Plant eradication or reducing access to plants that cause phytogenous or hepatogenous copper poisoning is desirable. Primary chronic or phytogenous copper toxicosis may be prevented by top-dressing pastures with 1 oz of molybdenum per acre (70 g/hectare) in the form of molybdenized superphosphate or by use of molybdenum supplementation or restriction of copper intake.

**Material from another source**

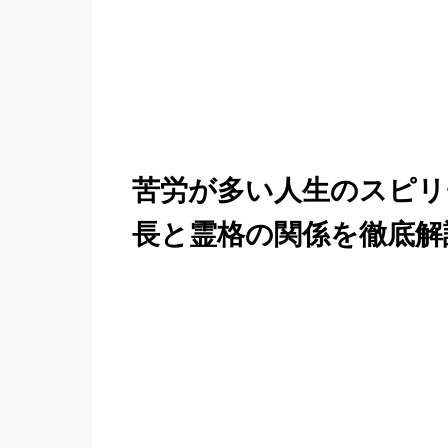
苦労が多い人生のスピリ
長と霊格の関係を徹底解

High-risk flocks of sheep may be supplemented with dietary sodium thiosulfate to prevent or control chronic copper toxicosis. In addition, with molybdenum or thiosulfate supplementation, the prevention of chronic copper poisoning may be enhanced by routine evaluation of the copper and molybdenum concentrations in feed and avoiding provision of cattle feeds to supplement susceptible species such as sheep. Oversupplementation of animals with chelated minerals should also be avoided. Water is generally not an important source of copper for most food producing animals, although water standards exist for most species: cattle (1.0 ppm), swine (5.0 ppm), sheep (0.5 ppm). In dogs, genetic testing is available to identify carriers of the autosomal recessive gene associated with abnormal copper accumulation; however, the mode of inheritance is not known for all susceptible breeds. Periodic liver biopsies for evaluation of tissue copper concentration and testing of liver enzymes may also be useful to evaluate disease status. In addition to previously described treatments, zinc supplementation and prednisone or prednisolone administration enhance copper excretion and limit development of liver disease.
Copper poisoning, particularly chronic toxicosis, is a common occurrence in many animal species.
The insidious onset accompanied by high mortality and a poor response to treatment emphasizes the need to focus on prevention of the disease.
Marked differences in species and breed susceptibility should be considered in control strategies.